Will an executable access shared-libraries' global variable via GOT?

I was learning dynamic linking recently and gave it a try:
dynamic.c
int global_variable = 10;
int XOR(int a) {
return global_variable;
}
test.c
#include <stdio.h>
extern int global_variable;
extern int XOR(int);
int main() {
global_variable = 3;
printf("%d\n", XOR(0x10));
}
The compiling commands are:
clang -shared -fPIC -o dynamic.so dynamic.c
clang -o test test.c dynamic.so
I was expecting that in executable test the main function will access global_variable via GOT. However, on the contrary, the global_variable is placed in test's data section and XOR in dynamic.so access the global_variable indirectly.
Could anyone tell me why the compiler didn't ask the test to access global_variable via GOT, but asked the shared object file to do so?
Part of the point of a shared library is that one copy gets loaded into memory, and multiple processes can access that one copy. But every program has its own copy of each of the library's variables. If they were accessed relative to the library's GOT then those would instead be shared among the processes using the library, just like the functions are.

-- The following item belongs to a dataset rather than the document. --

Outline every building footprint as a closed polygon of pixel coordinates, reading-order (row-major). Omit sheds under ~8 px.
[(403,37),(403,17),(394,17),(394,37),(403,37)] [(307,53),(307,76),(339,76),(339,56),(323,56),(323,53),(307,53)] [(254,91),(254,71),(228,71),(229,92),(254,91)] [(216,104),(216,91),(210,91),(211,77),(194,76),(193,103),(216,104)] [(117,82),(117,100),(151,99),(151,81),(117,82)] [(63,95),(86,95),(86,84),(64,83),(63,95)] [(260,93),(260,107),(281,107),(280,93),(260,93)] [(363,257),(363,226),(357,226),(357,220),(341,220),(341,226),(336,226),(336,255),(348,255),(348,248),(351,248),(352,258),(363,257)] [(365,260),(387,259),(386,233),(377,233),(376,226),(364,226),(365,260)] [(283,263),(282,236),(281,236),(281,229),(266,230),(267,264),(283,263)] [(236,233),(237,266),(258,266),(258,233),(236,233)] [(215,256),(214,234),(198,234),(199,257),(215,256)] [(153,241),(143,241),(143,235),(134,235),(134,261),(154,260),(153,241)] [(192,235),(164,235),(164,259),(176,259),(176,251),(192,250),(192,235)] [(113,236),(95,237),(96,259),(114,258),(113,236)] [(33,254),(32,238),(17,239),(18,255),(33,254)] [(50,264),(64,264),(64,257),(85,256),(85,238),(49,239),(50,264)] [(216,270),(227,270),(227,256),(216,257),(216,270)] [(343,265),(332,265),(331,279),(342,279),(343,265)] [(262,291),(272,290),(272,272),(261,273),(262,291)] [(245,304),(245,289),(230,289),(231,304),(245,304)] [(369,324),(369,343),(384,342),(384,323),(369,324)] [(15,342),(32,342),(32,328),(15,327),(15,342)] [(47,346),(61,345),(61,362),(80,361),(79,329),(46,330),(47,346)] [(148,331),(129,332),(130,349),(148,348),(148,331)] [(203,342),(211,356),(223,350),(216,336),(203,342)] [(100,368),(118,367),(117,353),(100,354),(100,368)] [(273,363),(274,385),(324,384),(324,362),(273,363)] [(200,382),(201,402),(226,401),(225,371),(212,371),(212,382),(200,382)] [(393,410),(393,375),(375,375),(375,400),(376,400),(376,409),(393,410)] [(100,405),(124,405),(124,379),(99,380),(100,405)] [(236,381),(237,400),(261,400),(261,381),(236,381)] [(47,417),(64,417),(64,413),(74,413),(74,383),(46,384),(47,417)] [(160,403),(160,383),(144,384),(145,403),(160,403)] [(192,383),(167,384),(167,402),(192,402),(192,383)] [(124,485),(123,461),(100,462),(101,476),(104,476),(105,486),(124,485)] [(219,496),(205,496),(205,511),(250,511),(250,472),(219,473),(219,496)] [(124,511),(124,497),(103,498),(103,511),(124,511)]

There are other possibilities, but it is clean and consistent for each executable to provide for itself all the variables it needs. That requires the library functions to access all of its variables with static storage duration (not just external ones) indirectly, relative to the program. This is ordinary dynamic linking, just going the opposite direction from what you usually think of.
Turns out my clang produced PIC by default so it messed with results.
I will leave updated answer here, and the original can be read below it.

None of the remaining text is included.